Les enjeux liés à la maladie de Castleman dépassent le simple cadre médical, impliquant également des aspects psychosociaux liés à la rareté de la pathologie et au besoin d’un soutien adapté. Face à ce tableau, être informé des signes d’alerte, comprendre en détail le parcours diagnostique et envisager les différentes stratégies thérapeutiques sont des éléments clés pour accompagner durablement les personnes atteintes.
Le point sur ce que révèle la science actuelle, les avancées dans le diagnostic et les traitements ainsi que les conseils pratiques qui facilitent le quotidien constituent l’essentiel des connaissances abordées ici, partagé pour éclairer patients et professionnels dans une meilleure gestion de cette maladie singulière.

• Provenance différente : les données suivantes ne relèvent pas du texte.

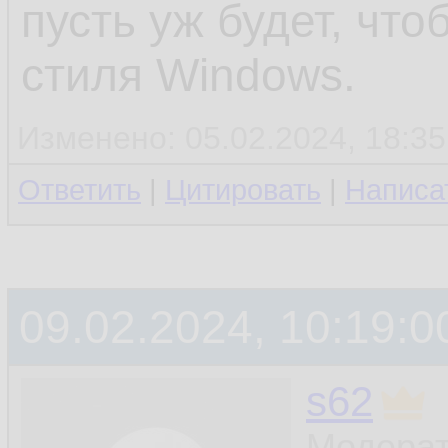
пусть уж будет, что
стиля Windows.
Изменено: 05.02.2024, 18:35
Ответить
|
Цитировать
|
Написа
09.02.2024, 10:19:0
s62
Модерат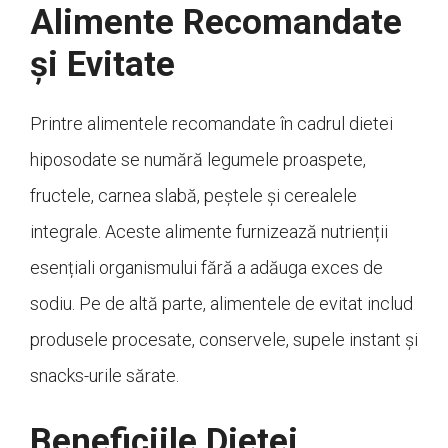
Alimente Recomandate
și Evitate
Printre alimentele recomandate în cadrul dietei
hiposodate se numără legumele proaspete,
fructele, carnea slabă, peștele și cerealele
integrale. Aceste alimente furnizează nutrienții
esențiali organismului fără a adăuga exces de
sodiu. Pe de altă parte, alimentele de evitat includ
produsele procesate, conservele, supele instant și
snacks-urile sărate.
Beneficiile Dietei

- La maladie de Castleman est une prolifération anormale des cellules lymphatiques qui peut se présenter sous deux formes : unicentrique et multicentrique.
- Le diagnostic repose majoritairement sur la biopsie ganglionnaire et l’imagerie médicale spécialisée.
- La forme multicentrique est souvent associée à des symptômes systémiques et un risque accru de complications graves.
- La prise en charge repose sur une équipe multidisciplinaire avec des traitements chirurgicaux, médicamenteux et des thérapies ciblées.
- La vigilance face aux symptômes comme la fatigue intense, la fièvre ou l’augmentation des ganglions est cruciale pour un diagnostic précoce.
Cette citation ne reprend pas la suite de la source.